One Pot Minestrone Soup with Pasta (elainez)

Serves 12

Ingredients

2 stalk(s) celery
2 carrot(s) carrot (large)
2.5 zucchini(s) zucchini
1 unit onion (large)
8 clove garlic
0.3 lb green beans
2 tbsp olive oil
1.1 tsp dried oregano
1.1 tsp dried basil
0.5 tsp salt
8 cup vegetable bouillon
1.75 lb diced tomatoes
0.5 lb crushed tomatoes
0.94 lb kidney beans
1 tbsp fresh basil (chopped)
0.3 lb shell pasta
0.5 tsp pepper
3.2 tbsp parmesan

Directions

https://www.foodnetwork.com/recipes/ellie-krieger/minestrone-soup-recipe-1973378

Note: If the veggie broth, diced tomatoes and/or kidney beans have salt/sodium added, be wary of adding too much salt!

1. Dice the onions, celery, carrots, and zucchini. Mince the garlic. Trim and cut the green beans to 1/2 inch pieces. (Optional: Steam the green beans for a couple minutes to soften them.) Drain and rinse the beans. Chop fresh basil and set aside.

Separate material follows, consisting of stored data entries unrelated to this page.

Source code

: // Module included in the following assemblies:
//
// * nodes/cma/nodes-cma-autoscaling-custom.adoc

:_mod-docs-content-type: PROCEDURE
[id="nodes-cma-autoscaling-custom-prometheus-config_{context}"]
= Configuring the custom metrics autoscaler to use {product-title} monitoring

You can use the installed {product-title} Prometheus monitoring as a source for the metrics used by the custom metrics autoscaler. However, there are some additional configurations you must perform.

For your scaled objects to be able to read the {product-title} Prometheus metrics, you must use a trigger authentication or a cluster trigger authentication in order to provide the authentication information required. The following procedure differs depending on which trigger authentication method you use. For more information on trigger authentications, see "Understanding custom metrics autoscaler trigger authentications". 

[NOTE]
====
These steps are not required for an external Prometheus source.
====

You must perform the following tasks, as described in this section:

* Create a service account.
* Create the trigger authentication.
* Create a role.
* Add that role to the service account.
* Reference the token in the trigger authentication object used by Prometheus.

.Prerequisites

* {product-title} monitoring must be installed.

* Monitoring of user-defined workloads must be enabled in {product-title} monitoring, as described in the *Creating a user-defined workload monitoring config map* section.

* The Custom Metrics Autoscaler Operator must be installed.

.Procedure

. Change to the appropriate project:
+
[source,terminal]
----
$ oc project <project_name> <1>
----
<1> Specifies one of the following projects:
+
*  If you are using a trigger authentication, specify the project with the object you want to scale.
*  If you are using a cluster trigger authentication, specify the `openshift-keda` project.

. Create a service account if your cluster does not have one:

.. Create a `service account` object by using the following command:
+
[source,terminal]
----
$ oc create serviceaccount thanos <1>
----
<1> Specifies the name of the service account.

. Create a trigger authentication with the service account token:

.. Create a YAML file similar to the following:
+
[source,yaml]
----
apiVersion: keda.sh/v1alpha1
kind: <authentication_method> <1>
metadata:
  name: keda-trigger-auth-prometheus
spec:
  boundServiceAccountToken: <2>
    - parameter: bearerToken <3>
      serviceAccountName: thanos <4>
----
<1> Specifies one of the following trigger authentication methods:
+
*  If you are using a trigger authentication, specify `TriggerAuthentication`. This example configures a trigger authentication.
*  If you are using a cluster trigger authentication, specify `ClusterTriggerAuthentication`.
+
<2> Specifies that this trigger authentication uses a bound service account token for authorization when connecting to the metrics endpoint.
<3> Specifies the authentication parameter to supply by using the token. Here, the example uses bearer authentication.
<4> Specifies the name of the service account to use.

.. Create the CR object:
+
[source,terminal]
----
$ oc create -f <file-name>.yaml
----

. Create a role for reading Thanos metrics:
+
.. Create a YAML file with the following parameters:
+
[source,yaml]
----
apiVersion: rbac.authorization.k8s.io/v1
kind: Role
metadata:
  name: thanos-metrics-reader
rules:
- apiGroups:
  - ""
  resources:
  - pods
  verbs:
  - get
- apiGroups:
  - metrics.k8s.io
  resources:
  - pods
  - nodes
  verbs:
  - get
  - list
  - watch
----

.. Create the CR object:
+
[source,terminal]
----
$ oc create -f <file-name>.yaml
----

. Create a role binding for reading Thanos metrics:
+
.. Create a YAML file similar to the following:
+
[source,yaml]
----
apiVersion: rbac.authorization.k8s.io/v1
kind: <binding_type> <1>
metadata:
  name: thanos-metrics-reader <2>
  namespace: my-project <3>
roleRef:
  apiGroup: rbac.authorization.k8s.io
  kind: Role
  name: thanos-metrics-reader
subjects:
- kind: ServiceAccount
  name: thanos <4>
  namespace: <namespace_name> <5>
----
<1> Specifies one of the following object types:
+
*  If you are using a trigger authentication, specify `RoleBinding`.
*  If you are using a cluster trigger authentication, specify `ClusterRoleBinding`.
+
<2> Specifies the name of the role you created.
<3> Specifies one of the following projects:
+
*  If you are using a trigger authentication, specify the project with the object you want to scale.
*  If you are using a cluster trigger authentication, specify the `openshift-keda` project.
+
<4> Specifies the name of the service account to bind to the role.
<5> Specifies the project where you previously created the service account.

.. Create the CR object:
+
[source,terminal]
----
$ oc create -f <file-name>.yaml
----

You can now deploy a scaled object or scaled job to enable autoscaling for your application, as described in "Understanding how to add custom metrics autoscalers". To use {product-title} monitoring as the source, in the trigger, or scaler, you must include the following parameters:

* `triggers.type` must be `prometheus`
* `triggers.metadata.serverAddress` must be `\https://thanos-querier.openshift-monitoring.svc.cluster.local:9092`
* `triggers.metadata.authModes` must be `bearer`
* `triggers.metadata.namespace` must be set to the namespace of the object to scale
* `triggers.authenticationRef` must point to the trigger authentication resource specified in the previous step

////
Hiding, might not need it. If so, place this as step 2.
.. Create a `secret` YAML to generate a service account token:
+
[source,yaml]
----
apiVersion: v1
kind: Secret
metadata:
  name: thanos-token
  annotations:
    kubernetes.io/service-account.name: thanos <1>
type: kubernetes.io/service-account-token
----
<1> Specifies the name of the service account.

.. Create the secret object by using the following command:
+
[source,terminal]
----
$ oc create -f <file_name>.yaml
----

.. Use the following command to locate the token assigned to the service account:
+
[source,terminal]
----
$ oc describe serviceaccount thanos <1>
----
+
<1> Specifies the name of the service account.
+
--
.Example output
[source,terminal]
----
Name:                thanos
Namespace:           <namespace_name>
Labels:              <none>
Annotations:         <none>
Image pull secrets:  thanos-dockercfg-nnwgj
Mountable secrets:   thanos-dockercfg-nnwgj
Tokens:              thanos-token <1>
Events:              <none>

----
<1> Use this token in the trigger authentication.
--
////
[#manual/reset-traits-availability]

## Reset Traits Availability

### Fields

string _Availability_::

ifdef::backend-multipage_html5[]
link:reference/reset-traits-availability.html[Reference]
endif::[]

Prepare the vegetable bouillon (using boiling water will make it easier to break up and dissolve the cubes).
2. Heat the olive oil in a large pot over medium-high heat. Add the onion and cook until translucent. Add the garlic and cook 30 seconds. Add the green beans, celery and carrot and cook until they begin to soften (probably a couple minutes). Stir in the diced zucchini, dried oregano, basil, salt, and pepper to taste; cook 3 more minutes.
3. Add the diced and crushed tomatoes and the veggie broth to the pot and bring to a boil. Reduce the heat to medium low and simmer 10-15 minutes. Stir in the kidney beans and pasta and cook until the pasta and vegetables are tender, about 10 minutes. Season with salt (to taste).
4. If the soup is too chunky, slow add in more broth/water until desired consistency is reached. In general, this recipe is more chunky than brothy.
5. Serve! Leave parmesan and chopped fresh basil on the side for people to add to their preference.